> **Exercise**
Here is a block of records. Copy every line in it that includes "private".

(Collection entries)

|---|

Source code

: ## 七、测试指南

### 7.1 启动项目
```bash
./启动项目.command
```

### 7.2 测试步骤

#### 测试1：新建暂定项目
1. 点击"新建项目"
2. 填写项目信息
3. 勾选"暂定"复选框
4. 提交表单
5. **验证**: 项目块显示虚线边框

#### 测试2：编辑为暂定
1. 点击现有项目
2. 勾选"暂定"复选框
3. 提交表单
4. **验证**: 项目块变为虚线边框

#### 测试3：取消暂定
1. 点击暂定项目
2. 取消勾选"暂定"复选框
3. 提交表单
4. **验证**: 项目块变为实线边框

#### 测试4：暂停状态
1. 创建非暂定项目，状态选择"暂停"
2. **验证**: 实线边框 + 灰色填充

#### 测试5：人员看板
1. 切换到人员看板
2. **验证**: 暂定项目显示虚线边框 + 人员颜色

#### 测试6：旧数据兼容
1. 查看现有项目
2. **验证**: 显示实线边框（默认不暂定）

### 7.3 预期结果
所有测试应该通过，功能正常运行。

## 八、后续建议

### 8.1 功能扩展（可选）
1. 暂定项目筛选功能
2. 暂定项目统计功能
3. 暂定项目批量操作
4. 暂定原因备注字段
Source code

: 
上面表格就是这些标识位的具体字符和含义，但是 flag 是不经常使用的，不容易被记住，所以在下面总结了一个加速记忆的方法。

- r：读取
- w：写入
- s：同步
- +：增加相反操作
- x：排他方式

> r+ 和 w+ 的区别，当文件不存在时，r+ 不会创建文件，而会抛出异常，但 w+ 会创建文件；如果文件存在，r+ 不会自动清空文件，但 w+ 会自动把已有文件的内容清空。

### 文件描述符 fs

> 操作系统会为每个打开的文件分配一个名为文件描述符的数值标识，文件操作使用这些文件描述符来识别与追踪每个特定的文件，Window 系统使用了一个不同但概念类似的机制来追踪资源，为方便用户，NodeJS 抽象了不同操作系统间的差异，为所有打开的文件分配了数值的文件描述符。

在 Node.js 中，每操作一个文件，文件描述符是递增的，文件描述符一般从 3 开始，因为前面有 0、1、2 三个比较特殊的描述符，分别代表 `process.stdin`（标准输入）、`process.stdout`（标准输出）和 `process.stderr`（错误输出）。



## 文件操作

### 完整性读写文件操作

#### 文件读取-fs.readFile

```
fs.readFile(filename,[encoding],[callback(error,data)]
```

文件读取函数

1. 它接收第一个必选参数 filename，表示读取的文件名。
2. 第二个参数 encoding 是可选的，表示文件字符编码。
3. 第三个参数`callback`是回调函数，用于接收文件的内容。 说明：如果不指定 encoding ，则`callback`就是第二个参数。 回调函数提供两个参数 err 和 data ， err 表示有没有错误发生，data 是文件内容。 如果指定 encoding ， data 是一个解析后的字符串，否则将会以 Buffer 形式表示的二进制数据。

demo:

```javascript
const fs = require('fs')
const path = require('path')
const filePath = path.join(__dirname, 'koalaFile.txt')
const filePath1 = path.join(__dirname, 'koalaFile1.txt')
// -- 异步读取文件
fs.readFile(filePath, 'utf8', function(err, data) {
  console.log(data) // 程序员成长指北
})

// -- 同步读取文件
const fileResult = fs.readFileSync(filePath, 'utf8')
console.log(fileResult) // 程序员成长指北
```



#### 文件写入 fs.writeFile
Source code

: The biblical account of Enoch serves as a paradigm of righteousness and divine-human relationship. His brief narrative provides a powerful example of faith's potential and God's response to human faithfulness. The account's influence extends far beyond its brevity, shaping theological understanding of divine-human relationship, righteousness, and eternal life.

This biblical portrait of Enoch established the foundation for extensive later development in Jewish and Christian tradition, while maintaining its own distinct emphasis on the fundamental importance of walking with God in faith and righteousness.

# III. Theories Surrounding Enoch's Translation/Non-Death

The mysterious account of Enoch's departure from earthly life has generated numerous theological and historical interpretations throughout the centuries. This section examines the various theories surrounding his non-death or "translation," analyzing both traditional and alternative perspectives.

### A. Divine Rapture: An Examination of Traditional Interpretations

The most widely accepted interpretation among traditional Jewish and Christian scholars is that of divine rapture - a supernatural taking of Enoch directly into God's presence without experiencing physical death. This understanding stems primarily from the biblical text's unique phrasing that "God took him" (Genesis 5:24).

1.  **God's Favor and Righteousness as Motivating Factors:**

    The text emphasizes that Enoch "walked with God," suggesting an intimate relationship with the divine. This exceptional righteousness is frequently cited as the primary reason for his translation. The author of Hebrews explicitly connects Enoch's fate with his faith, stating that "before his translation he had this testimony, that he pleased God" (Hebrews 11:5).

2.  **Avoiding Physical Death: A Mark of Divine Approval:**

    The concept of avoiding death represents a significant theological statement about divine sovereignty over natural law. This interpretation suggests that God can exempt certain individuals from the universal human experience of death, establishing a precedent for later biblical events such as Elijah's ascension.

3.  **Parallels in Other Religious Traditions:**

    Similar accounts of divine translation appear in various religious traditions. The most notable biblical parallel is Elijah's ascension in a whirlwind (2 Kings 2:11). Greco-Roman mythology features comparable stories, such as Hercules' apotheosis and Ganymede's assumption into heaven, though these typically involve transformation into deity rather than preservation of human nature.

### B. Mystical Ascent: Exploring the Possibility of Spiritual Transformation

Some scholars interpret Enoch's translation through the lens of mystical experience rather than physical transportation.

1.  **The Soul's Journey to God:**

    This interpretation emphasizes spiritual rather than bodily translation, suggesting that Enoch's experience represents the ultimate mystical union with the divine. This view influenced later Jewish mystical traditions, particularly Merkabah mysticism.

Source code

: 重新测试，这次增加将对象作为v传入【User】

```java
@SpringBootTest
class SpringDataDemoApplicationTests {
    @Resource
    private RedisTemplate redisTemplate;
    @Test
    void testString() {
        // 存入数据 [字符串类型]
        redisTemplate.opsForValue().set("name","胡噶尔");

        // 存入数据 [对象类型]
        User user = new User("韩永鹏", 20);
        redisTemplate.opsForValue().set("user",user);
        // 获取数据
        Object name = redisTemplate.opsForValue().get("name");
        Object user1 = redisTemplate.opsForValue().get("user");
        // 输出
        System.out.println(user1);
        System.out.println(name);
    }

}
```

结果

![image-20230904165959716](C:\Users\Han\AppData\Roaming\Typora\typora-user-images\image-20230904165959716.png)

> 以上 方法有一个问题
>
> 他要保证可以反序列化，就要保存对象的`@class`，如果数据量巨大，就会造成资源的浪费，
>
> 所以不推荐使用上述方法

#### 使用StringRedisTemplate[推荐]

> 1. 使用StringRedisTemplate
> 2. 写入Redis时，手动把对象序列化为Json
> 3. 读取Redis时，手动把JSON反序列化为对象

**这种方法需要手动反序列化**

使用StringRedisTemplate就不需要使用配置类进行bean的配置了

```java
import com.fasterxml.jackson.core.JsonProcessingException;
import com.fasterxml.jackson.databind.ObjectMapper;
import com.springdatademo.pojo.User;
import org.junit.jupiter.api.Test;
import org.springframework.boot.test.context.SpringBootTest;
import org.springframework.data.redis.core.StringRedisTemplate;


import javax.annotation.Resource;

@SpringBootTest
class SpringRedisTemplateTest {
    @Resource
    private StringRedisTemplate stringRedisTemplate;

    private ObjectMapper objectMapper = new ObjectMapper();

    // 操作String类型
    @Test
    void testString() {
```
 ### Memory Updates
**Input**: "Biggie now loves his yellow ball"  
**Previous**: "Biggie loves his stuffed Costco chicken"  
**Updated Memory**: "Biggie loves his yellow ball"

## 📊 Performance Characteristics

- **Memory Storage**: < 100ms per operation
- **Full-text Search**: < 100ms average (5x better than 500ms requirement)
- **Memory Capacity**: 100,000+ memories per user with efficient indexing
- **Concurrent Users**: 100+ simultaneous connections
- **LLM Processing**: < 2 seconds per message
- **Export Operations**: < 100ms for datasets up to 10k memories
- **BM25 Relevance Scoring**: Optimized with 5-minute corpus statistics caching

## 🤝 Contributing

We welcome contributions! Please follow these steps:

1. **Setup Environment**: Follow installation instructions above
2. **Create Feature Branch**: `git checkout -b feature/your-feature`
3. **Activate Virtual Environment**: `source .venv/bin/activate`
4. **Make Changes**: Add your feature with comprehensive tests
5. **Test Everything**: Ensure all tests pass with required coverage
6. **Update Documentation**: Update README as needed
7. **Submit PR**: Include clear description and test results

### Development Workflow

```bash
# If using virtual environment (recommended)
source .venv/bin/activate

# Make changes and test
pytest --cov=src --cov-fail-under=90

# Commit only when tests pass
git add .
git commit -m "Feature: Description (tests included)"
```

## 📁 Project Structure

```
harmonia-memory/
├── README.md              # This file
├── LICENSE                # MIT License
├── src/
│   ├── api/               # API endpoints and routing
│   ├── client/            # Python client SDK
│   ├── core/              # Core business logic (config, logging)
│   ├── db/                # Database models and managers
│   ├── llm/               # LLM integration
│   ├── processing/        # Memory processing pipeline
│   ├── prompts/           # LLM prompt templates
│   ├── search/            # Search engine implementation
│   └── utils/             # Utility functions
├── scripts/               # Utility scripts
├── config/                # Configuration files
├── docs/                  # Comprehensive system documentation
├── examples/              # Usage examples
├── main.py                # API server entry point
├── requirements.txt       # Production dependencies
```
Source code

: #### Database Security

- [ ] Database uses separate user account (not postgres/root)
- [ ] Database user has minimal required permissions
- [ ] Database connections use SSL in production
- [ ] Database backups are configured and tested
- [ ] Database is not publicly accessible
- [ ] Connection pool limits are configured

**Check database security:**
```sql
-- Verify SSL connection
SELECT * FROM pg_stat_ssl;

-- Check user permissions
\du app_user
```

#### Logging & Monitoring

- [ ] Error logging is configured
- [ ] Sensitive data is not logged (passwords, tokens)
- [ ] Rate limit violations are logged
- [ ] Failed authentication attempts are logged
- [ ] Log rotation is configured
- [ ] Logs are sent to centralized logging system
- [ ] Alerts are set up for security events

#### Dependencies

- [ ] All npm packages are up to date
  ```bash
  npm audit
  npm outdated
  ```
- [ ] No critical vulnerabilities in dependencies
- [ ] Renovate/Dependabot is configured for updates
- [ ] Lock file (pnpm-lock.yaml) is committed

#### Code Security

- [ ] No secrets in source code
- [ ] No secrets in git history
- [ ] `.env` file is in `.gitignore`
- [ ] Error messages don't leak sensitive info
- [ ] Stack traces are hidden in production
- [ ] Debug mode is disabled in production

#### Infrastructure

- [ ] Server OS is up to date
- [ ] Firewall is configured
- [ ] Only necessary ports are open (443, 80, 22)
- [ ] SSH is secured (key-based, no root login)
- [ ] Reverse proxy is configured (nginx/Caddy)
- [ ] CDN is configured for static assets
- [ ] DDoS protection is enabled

|---|

> **Result of this exercise**
    private RedisTemplate redisTemplate;
    private StringRedisTemplate stringRedisTemplate;
    private ObjectMapper objectMapper = new ObjectMapper();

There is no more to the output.